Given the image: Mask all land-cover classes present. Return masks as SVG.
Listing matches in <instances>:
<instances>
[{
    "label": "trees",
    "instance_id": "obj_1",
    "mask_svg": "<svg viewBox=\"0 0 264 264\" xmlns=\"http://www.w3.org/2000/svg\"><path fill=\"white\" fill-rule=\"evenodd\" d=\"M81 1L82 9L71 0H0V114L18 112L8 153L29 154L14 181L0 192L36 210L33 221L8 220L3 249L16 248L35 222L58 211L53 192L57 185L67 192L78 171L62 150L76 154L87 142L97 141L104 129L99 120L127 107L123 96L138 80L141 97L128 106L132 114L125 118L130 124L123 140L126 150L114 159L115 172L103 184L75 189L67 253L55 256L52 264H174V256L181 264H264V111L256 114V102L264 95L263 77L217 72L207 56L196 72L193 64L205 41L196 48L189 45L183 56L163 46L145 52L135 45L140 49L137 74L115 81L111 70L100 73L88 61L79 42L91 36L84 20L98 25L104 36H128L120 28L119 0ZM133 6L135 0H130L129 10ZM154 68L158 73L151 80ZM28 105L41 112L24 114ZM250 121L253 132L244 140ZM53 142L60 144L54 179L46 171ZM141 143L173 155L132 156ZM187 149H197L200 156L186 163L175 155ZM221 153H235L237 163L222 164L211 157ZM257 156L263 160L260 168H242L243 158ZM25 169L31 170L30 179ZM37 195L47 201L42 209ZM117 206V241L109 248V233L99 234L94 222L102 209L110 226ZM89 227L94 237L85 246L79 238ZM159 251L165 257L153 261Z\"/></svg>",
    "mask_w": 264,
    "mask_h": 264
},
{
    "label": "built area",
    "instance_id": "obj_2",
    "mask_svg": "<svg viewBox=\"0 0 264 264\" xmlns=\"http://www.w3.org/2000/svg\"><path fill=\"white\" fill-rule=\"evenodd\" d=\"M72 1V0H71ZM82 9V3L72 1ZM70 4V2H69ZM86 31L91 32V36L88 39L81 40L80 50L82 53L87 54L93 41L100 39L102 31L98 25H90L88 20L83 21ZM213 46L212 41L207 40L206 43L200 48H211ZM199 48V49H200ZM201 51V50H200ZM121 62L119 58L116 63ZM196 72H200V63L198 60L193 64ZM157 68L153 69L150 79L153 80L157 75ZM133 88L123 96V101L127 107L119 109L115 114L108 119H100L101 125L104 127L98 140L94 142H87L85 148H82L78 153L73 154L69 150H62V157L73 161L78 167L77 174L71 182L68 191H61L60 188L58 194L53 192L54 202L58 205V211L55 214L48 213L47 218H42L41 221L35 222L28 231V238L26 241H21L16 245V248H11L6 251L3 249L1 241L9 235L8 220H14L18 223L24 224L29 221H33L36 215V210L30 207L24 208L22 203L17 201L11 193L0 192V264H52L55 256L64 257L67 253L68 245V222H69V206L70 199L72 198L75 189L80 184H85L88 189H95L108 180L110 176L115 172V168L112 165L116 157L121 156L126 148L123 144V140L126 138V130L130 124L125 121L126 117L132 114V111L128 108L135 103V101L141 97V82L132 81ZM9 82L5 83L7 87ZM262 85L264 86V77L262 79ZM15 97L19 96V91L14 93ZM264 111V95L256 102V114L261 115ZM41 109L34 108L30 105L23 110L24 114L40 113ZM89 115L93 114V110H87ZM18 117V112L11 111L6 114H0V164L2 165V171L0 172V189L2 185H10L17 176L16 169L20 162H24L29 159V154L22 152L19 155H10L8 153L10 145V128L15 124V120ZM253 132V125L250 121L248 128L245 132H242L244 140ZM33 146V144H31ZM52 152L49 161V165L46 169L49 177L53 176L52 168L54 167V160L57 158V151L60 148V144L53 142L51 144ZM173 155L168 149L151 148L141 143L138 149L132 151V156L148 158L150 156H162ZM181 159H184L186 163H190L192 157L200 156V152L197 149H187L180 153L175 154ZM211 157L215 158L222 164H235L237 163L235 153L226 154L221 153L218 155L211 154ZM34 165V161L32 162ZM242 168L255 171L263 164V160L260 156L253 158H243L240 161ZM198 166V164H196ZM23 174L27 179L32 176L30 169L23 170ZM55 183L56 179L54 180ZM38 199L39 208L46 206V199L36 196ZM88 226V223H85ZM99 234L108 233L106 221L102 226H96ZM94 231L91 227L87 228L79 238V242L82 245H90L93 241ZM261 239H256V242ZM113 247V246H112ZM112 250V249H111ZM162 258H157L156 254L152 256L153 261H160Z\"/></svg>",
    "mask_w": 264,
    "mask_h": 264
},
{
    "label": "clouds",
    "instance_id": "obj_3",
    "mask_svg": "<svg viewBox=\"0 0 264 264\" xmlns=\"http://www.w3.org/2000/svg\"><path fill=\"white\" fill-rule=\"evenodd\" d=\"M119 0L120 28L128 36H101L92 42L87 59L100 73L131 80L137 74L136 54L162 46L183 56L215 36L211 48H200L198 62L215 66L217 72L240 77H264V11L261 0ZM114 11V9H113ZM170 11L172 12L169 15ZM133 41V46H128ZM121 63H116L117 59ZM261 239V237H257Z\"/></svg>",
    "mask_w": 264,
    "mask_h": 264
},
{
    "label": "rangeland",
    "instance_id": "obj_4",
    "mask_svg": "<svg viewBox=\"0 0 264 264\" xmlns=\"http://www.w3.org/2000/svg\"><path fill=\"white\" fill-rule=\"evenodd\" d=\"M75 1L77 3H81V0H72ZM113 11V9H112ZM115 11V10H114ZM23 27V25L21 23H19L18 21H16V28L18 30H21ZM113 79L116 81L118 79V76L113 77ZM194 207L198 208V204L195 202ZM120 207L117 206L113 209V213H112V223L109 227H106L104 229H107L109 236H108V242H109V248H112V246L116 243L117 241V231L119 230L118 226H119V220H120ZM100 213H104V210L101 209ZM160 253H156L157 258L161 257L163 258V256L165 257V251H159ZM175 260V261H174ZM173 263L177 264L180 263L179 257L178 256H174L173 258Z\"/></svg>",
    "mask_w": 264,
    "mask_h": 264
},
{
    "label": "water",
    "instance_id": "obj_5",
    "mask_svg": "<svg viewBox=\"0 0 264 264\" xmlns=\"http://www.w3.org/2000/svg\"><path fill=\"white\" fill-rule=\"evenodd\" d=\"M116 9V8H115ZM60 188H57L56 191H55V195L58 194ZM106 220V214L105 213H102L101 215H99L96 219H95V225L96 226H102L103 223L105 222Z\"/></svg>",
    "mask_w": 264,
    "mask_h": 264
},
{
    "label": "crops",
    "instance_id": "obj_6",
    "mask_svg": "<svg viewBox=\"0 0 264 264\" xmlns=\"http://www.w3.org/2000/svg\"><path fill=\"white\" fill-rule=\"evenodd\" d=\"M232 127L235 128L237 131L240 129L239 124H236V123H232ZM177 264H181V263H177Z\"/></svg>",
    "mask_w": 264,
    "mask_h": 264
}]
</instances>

******

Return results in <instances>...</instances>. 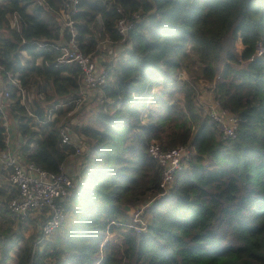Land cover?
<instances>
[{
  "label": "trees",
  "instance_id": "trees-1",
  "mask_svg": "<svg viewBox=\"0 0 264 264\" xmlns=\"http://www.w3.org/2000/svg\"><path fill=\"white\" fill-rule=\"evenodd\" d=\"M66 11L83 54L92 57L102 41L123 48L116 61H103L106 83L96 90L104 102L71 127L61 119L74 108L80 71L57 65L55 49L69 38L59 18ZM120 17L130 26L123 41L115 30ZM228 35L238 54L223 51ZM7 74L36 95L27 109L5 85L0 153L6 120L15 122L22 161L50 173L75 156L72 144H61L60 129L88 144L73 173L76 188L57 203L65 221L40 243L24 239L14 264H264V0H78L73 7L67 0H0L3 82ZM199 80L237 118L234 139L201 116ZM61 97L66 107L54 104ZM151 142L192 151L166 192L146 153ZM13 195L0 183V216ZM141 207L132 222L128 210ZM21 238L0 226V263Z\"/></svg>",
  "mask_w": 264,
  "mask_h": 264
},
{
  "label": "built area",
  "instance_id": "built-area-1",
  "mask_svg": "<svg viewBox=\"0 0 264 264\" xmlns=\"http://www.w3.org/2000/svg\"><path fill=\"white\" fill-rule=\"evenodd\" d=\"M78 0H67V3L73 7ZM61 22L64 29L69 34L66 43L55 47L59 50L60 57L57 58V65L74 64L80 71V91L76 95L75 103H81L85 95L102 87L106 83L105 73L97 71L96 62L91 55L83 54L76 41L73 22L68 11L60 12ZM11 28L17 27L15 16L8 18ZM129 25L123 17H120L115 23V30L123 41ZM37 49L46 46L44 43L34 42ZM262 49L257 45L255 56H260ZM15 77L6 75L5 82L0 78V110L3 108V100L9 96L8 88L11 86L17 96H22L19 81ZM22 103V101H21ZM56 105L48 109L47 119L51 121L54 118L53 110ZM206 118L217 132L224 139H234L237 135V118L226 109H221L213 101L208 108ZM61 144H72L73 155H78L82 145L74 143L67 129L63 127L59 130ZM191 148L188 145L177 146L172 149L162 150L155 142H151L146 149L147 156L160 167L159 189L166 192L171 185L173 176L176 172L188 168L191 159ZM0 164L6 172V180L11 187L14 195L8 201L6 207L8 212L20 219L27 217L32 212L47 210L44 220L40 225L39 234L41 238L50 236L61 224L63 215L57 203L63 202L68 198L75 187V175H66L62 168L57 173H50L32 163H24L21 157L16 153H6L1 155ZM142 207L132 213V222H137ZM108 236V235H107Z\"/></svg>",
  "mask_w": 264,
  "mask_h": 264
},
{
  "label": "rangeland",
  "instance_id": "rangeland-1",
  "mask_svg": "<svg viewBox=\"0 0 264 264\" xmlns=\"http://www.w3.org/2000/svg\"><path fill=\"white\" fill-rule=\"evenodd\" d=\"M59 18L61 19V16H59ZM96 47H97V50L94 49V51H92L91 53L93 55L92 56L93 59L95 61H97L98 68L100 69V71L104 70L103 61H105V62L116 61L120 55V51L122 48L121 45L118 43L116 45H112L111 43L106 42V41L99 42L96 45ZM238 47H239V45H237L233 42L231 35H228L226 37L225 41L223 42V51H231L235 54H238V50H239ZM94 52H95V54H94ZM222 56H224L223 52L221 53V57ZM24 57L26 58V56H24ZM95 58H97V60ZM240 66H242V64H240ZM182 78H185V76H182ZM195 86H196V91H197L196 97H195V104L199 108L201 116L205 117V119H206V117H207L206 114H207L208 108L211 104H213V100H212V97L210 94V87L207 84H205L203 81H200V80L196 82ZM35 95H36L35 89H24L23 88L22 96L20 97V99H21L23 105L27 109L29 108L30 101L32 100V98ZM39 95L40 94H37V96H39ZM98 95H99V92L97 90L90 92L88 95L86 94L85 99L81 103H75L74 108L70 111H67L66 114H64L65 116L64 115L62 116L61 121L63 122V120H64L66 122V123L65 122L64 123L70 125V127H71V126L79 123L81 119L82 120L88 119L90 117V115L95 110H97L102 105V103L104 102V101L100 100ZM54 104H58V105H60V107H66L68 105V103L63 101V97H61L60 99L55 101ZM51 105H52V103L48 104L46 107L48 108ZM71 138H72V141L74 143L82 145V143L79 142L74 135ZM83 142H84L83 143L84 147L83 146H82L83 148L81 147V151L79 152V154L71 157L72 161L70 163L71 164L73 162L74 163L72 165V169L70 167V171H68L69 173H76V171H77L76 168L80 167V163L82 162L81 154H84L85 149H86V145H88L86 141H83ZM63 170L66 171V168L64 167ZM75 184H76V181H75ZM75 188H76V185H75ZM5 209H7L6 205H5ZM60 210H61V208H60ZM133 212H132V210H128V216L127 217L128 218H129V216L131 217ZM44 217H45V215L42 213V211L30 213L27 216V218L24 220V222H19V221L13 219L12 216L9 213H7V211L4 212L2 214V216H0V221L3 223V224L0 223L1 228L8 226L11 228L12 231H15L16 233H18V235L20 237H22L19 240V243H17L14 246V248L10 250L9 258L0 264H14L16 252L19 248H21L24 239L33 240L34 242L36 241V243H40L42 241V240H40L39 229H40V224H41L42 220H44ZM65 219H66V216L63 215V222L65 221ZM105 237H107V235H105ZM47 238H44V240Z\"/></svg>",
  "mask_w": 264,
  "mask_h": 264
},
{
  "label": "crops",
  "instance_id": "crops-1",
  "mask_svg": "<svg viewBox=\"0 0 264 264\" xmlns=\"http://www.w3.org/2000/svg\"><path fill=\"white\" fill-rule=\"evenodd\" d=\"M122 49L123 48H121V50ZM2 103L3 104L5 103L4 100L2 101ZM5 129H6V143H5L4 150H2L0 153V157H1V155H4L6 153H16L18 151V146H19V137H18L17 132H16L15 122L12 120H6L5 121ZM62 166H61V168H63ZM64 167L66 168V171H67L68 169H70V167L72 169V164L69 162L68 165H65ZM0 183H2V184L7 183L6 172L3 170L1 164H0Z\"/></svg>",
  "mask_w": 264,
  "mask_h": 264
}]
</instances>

******

Please report every line of the items above that contains the word "crops" and copy each line in full. Case counts.

== Output for this exercise ==
    "label": "crops",
  "label": "crops",
  "instance_id": "crops-1",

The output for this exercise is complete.